─── EXERCISE MATERIALS

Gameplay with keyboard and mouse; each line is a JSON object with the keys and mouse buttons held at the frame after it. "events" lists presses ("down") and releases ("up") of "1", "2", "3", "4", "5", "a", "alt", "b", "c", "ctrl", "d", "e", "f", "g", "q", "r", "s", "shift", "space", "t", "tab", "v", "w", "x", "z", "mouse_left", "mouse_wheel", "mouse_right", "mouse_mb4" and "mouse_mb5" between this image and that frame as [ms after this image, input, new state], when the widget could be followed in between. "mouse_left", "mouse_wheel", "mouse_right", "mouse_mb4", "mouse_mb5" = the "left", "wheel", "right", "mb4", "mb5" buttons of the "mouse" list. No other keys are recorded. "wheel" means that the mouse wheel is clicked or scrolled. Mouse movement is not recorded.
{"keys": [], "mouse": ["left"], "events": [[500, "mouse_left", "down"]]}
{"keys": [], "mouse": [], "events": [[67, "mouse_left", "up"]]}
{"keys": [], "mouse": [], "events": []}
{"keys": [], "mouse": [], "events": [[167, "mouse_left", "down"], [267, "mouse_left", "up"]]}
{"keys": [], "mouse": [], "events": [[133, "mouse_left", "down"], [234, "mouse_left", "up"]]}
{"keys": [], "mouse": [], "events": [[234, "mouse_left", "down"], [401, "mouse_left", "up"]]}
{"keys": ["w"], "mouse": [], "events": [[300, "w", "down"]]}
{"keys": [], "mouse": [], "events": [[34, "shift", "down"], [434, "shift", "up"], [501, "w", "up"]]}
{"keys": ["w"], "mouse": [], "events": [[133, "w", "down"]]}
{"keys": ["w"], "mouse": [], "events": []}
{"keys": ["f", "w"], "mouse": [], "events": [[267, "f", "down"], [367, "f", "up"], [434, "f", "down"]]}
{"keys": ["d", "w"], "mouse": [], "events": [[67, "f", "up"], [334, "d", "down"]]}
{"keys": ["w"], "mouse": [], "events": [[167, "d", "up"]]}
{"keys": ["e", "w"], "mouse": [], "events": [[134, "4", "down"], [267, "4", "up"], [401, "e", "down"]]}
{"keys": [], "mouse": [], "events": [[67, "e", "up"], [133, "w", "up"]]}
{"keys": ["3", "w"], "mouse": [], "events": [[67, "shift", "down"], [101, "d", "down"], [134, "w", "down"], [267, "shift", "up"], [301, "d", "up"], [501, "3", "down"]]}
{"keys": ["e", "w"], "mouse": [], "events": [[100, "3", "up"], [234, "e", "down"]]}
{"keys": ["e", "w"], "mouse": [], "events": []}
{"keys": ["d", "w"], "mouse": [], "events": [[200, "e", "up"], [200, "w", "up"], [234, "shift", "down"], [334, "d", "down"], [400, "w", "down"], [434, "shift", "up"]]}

──────

◆ YOUR ASSIGNMENT
Every line in the records has to be written out again exactly.

◆ SOLUTION FOR THIS EXERCISE
Gameplay with keyboard and mouse; each line is a JSON object with the keys and mouse buttons held at the frame after it. "events" lists presses ("down") and releases ("up") of "1", "2", "3", "4", "5", "a", "alt", "b", "c", "ctrl", "d", "e", "f", "g", "q", "r", "s", "shift", "space", "t", "tab", "v", "w", "x", "z", "mouse_left", "mouse_wheel", "mouse_right", "mouse_mb4" and "mouse_mb5" between this image and that frame as [ms after this image, input, new state], when the widget could be followed in between. "mouse_left", "mouse_wheel", "mouse_right", "mouse_mb4", "mouse_mb5" = the "left", "wheel", "right", "mb4", "mb5" buttons of the "mouse" list. No other keys are recorded. "wheel" means that the mouse wheel is clicked or scrolled. Mouse movement is not recorded.
{"keys": [], "mouse": ["left"], "events": [[500, "mouse_left", "down"]]}
{"keys": [], "mouse": [], "events": [[67, "mouse_left", "up"]]}
{"keys": [], "mouse": [], "events": []}
{"keys": [], "mouse": [], "events": [[167, "mouse_left", "down"], [267, "mouse_left", "up"]]}
{"keys": [], "mouse": [], "events": [[133, "mouse_left", "down"], [234, "mouse_left", "up"]]}
{"keys": [], "mouse": [], "events": [[234, "mouse_left", "down"], [401, "mouse_left", "up"]]}
{"keys": ["w"], "mouse": [], "events": [[300, "w", "down"]]}
{"keys": [], "mouse": [], "events": [[34, "shift", "down"], [434, "shift", "up"], [501, "w", "up"]]}
{"keys": ["w"], "mouse": [], "events": [[133, "w", "down"]]}
{"keys": ["w"], "mouse": [], "events": []}
{"keys": ["f", "w"], "mouse": [], "events": [[267, "f", "down"], [367, "f", "up"], [434, "f", "down"]]}
{"keys": ["d", "w"], "mouse": [], "events": [[67, "f", "up"], [334, "d", "down"]]}
{"keys": ["w"], "mouse": [], "events": [[167, "d", "up"]]}
{"keys": ["e", "w"], "mouse": [], "events": [[134, "4", "down"], [267, "4", "up"], [401, "e", "down"]]}
{"keys": [], "mouse": [], "events": [[67, "e", "up"], [133, "w", "up"]]}
{"keys": ["3", "w"], "mouse": [], "events": [[67, "shift", "down"], [101, "d", "down"], [134, "w", "down"], [267, "shift", "up"], [301, "d", "up"], [501, "3", "down"]]}
{"keys": ["e", "w"], "mouse": [], "events": [[100, "3", "up"], [234, "e", "down"]]}
{"keys": ["e", "w"], "mouse": [], "events": []}
{"keys": ["d", "w"], "mouse": [], "events": [[200, "e", "up"], [200, "w", "up"], [234, "shift", "down"], [334, "d", "down"], [400, "w", "down"], [434, "shift", "up"]]}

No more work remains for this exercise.